- _Activity_:
Give the data again exactly as written, skipping any pictures.
◇ ◇ ◇
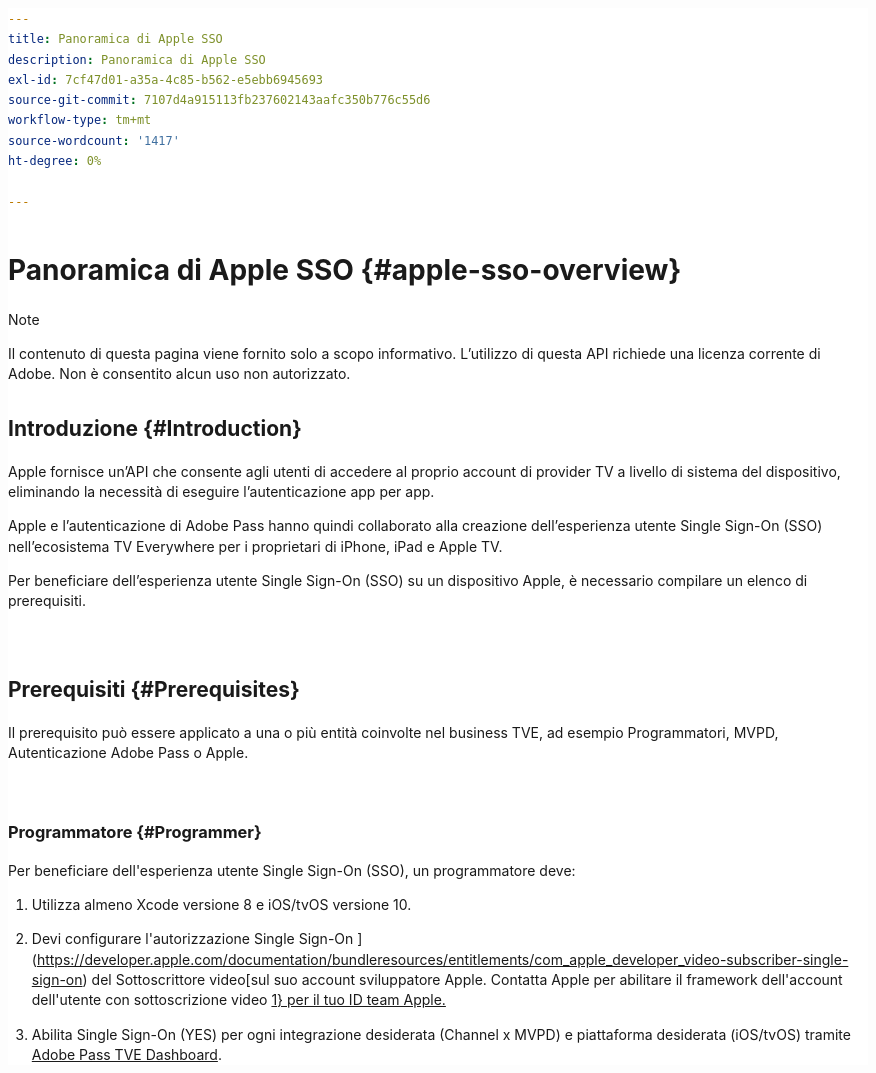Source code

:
 ```yaml
---
title: Panoramica di Apple SSO
description: Panoramica di Apple SSO
exl-id: 7cf47d01-a35a-4c85-b562-e5ebb6945693
source-git-commit: 7107d4a915113fb237602143aafc350b776c55d6
workflow-type: tm+mt
source-wordcount: '1417'
ht-degree: 0%

---
```


# Panoramica di Apple SSO {#apple-sso-overview}

>[!NOTE]
>
>Il contenuto di questa pagina viene fornito solo a scopo informativo. L’utilizzo di questa API richiede una licenza corrente di Adobe. Non è consentito alcun uso non autorizzato.

## Introduzione {#Introduction}

Apple fornisce un’API che consente agli utenti di accedere al proprio account di provider TV a livello di sistema del dispositivo, eliminando la necessità di eseguire l’autenticazione app per app.

Apple e l’autenticazione di Adobe Pass hanno quindi collaborato alla creazione dell’esperienza utente Single Sign-On (SSO) nell’ecosistema TV Everywhere per i proprietari di iPhone, iPad e Apple TV.

Per beneficiare dell’esperienza utente Single Sign-On (SSO) su un dispositivo Apple, è necessario compilare un elenco di prerequisiti.

</br>

## Prerequisiti {#Prerequisites}

Il prerequisito può essere applicato a una o più entità coinvolte nel business TVE, ad esempio Programmatori, MVPD, Autenticazione Adobe Pass o Apple.

</br>

### Programmatore {#Programmer}

Per beneficiare dell&#39;esperienza utente Single Sign-On (SSO), un programmatore deve:

1. Utilizza almeno Xcode versione 8 e iOS/tvOS versione 10.

1. Devi configurare l&#39;autorizzazione Single Sign-On ](https://developer.apple.com/documentation/bundleresources/entitlements/com_apple_developer_video-subscriber-single-sign-on) del Sottoscrittore video[sul suo account sviluppatore Apple. Contatta Apple per abilitare il framework dell&#39;account dell&#39;utente con sottoscrizione video [1} per il tuo ID team Apple.](https://developer.apple.com/documentation/videosubscriberaccount)

1. Abilita Single Sign-On (YES) per ogni integrazione desiderata (Channel x MVPD) e piattaforma desiderata (iOS/tvOS) tramite [Adobe Pass TVE Dashboard](https://experience.adobe.com/#/pass/authentication).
◇ ◇ ◇
- _Exercise output_:
Source code

:
 ```yaml
---
title: Panoramica di Apple SSO
description: Panoramica di Apple SSO
exl-id: 7cf47d01-a35a-4c85-b562-e5ebb6945693
source-git-commit: 7107d4a915113fb237602143aafc350b776c55d6
workflow-type: tm+mt
source-wordcount: '1417'
ht-degree: 0%

---
```


# Panoramica di Apple SSO {#apple-sso-overview}

>[!NOTE]
>
>Il contenuto di questa pagina viene fornito solo a scopo informativo. L’utilizzo di questa API richiede una licenza corrente di Adobe. Non è consentito alcun uso non autorizzato.

## Introduzione {#Introduction}

Apple fornisce un’API che consente agli utenti di accedere al proprio account di provider TV a livello di sistema del dispositivo, eliminando la necessità di eseguire l’autenticazione app per app.

Apple e l’autenticazione di Adobe Pass hanno quindi collaborato alla creazione dell’esperienza utente Single Sign-On (SSO) nell’ecosistema TV Everywhere per i proprietari di iPhone, iPad e Apple TV.

Per beneficiare dell’esperienza utente Single Sign-On (SSO) su un dispositivo Apple, è necessario compilare un elenco di prerequisiti.

</br>

## Prerequisiti {#Prerequisites}

Il prerequisito può essere applicato a una o più entità coinvolte nel business TVE, ad esempio Programmatori, MVPD, Autenticazione Adobe Pass o Apple.

</br>

### Programmatore {#Programmer}

Per beneficiare dell&#39;esperienza utente Single Sign-On (SSO), un programmatore deve:

1. Utilizza almeno Xcode versione 8 e iOS/tvOS versione 10.

1. Devi configurare l&#39;autorizzazione Single Sign-On ](https://developer.apple.com/documentation/bundleresources/entitlements/com_apple_developer_video-subscriber-single-sign-on) del Sottoscrittore video[sul suo account sviluppatore Apple. Contatta Apple per abilitare il framework dell&#39;account dell&#39;utente con sottoscrizione video [1} per il tuo ID team Apple.](https://developer.apple.com/documentation/videosubscriberaccount)

1. Abilita Single Sign-On (YES) per ogni integrazione desiderata (Channel x MVPD) e piattaforma desiderata (iOS/tvOS) tramite [Adobe Pass TVE Dashboard](https://experience.adobe.com/#/pass/authentication).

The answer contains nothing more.